Das Wichtigste in Kürze
- In den USA ist das Alter der Senatoren und Präsidentschaftskandidaten ein grosses Thema.
- Von Joe Biden (80), Donald Trump (77) bis zu fast 90-jährigen Senatoren gibt's kein Limit.
- Aber sind Politiker in diesem Alter überhaupt amtstauglich? Eine Expertin schätzt ein.
Im Hinblick auf den bevorstehenden US-Wahlkampf ist das Alter des aktuellen Präsidenten Joe Biden (80) immer wieder ein grosses Thema. Regelmässig macht der Senior mit Versprechern und seltsamem Verhalten Schlagzeilen.

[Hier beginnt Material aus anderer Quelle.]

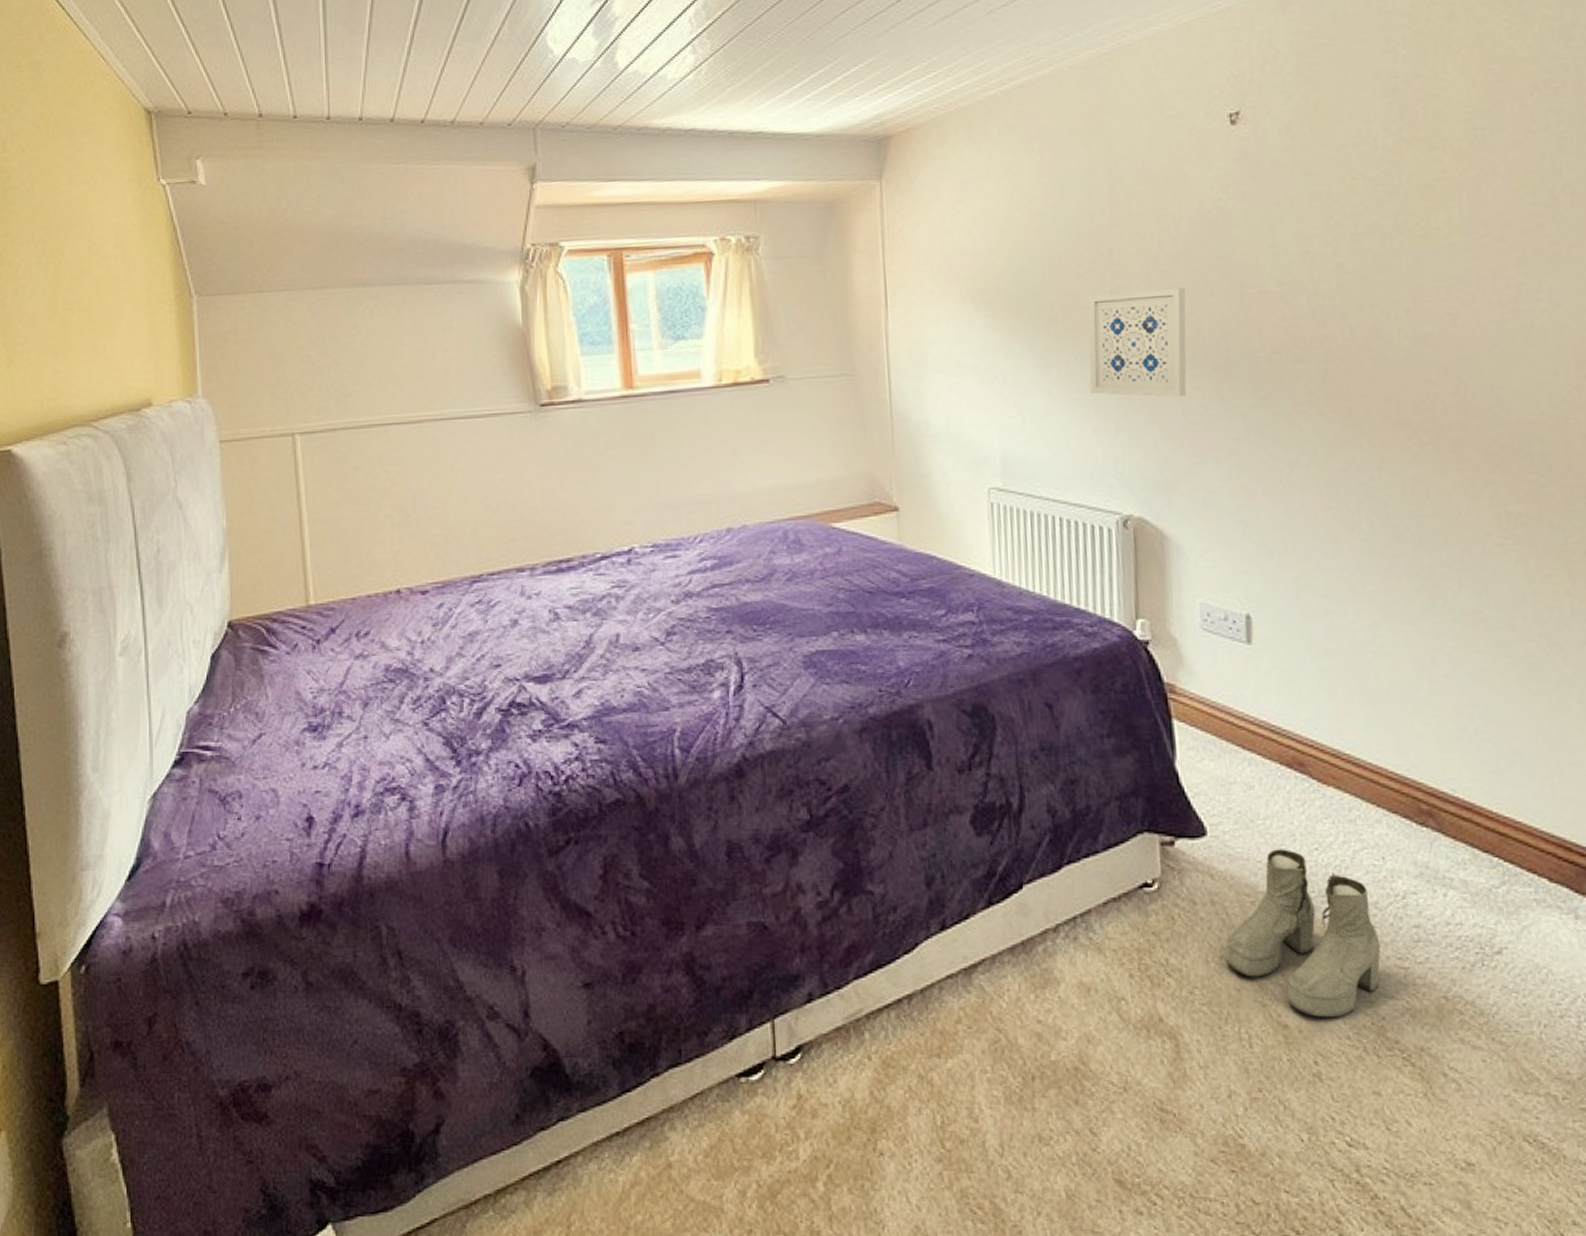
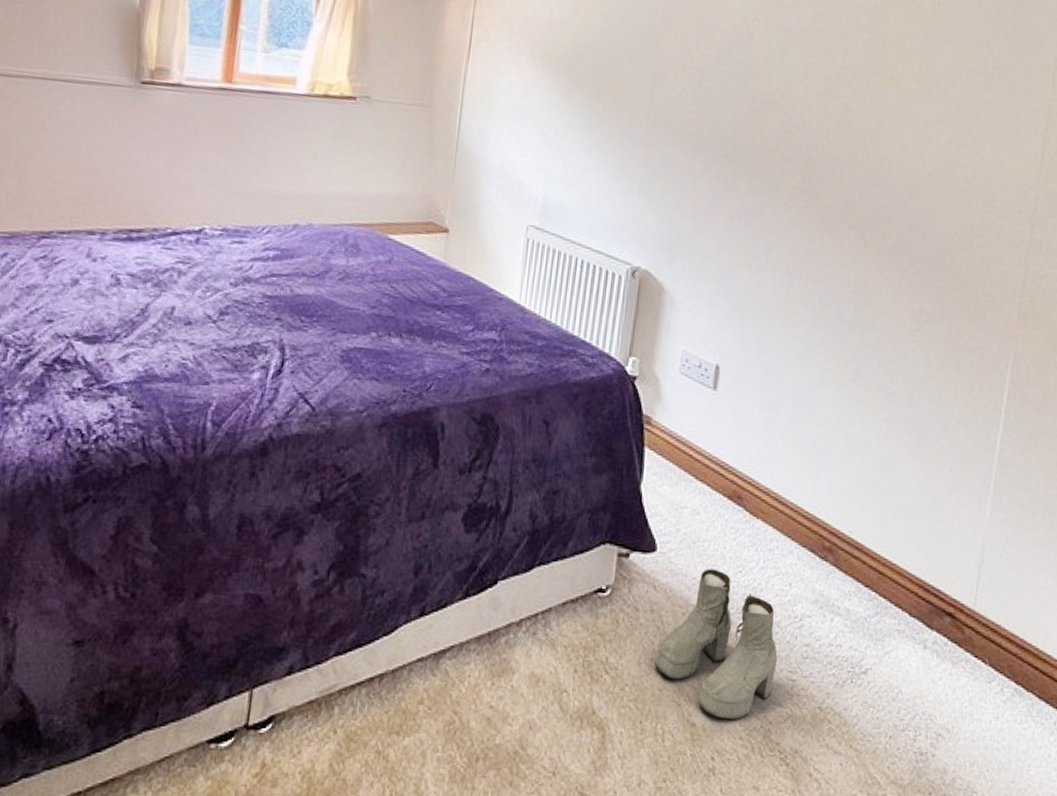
wall art: present [1088,287,1187,398] -> none [624,77,711,175]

Zuletzt hat aber ein Republikaner auf sich aufmerksam gemacht: Mitch McConnell hatte an gleich zwei Pressekonferenzen offenbar einen Total-Aussetzer. Der 81-Jährige zog sich bei einem Sturz im März eine Gehirnerschütterung zu.
Biden und McConnell sind aber bei weitem nicht die ältesten Dinosaurier im US-Politzirkus. Dazu muss man nicht weiter schauen als bis zum Kongress der Vereinigten Staaten.

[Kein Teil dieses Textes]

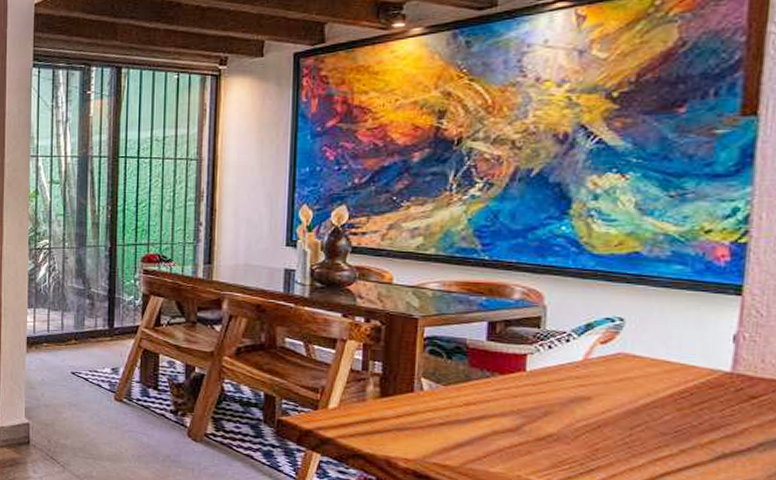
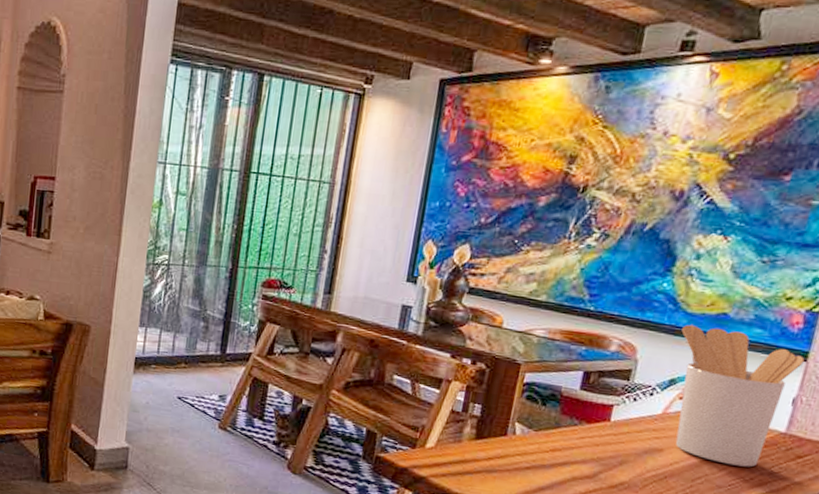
utensil holder: none [590,265,739,412] -> present [675,324,805,467]

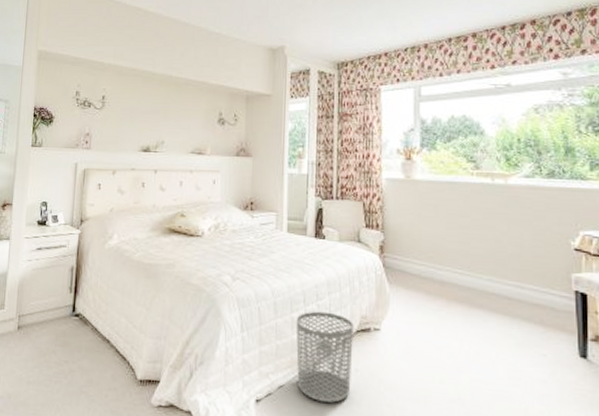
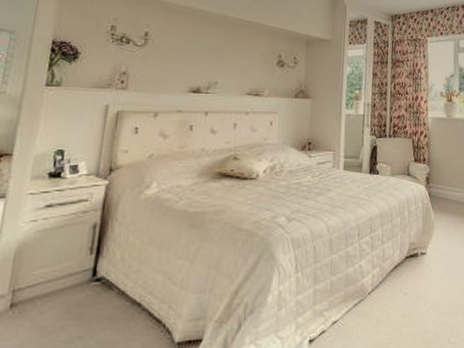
waste bin: present [295,311,354,403] -> none [350,242,403,330]

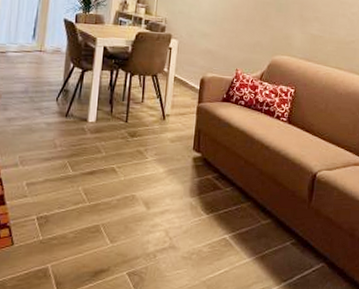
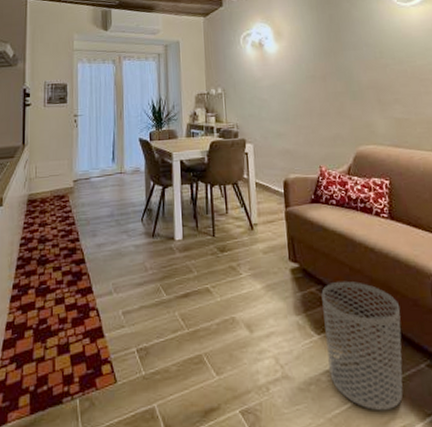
waste bin: none [211,171,280,277] -> present [321,281,403,411]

Im Senat kratzen zwei Abgeordnete nämlich schon an der unglaublichen 90-Jahr-Marke: Sowohl Charles E. Grassley (Iowa) als auch Dianne Feinstein (Kalifornien) sind bereits 89-jährig. Der aktuell drittälteste Senator ist Ex-Präsidentschaftskandidat Bernie Sanders (81, Vermont).
US-Senat: Durchschnittsalter bei 64 Jahren
Das Durchschnittsalter der Abgeordnetenkammer liegt dadurch mit 64 Jahren mehr oder weniger beim Schweizer Pensionsalter. Die bisher bestätigten Präsidentschaftskandidaten der Demokraten sind aber deutlich älter: Joe Biden (80), Robert Francis Kennedy Junior (69) und Marianne Williamson (71).
Auch bei den Republikanern befinden sich die meisten Kandidaten in ihren 60ern oder 70ern: So beispielsweise Donald Trump (77) oder Mike Pence (64). Deutlich jünger ist hingegen Ron DeSantis (44), der aktuelle Gouverneur von Florida.
Baby Boomer «politisch engagierter»
Aber wieso sind viele Politiker in den USA so alt? «Insgesamt wird die amerikanische Gesellschaft älter, ähnlich wie auch in Westeuropa», erklärt die USA-Expertin Claudia Brühwiler von der Universität St.Gallen zu Nau.ch. Die Generation der Baby Boomer sei schon nur zahlenmässig überlegen, aber auch politisch engagierter als andere Generationen.
«Zudem haben Amtsinhaber jeweils einen Vorteil gegenüber Herausforderern. Das führt gerade im Senat zu langen Amtsdauern – und damit auch zu älteren Amtsinhabern», fügt die Professorin hinzu.
Das Alter eines Kandidaten dürfe ausserdem kein Ausschlusskriterium sein – das wäre Diskriminierung. Trotzdem wäre eine Mehrheit der Amerikaner für eine Altersbeschränkung bei politischen Ämtern, so Brühwiler. «Es wird angeführt, dass der hohe Altersschnitt in der Politik zu Stagnation führt und weniger repräsentativ ist.»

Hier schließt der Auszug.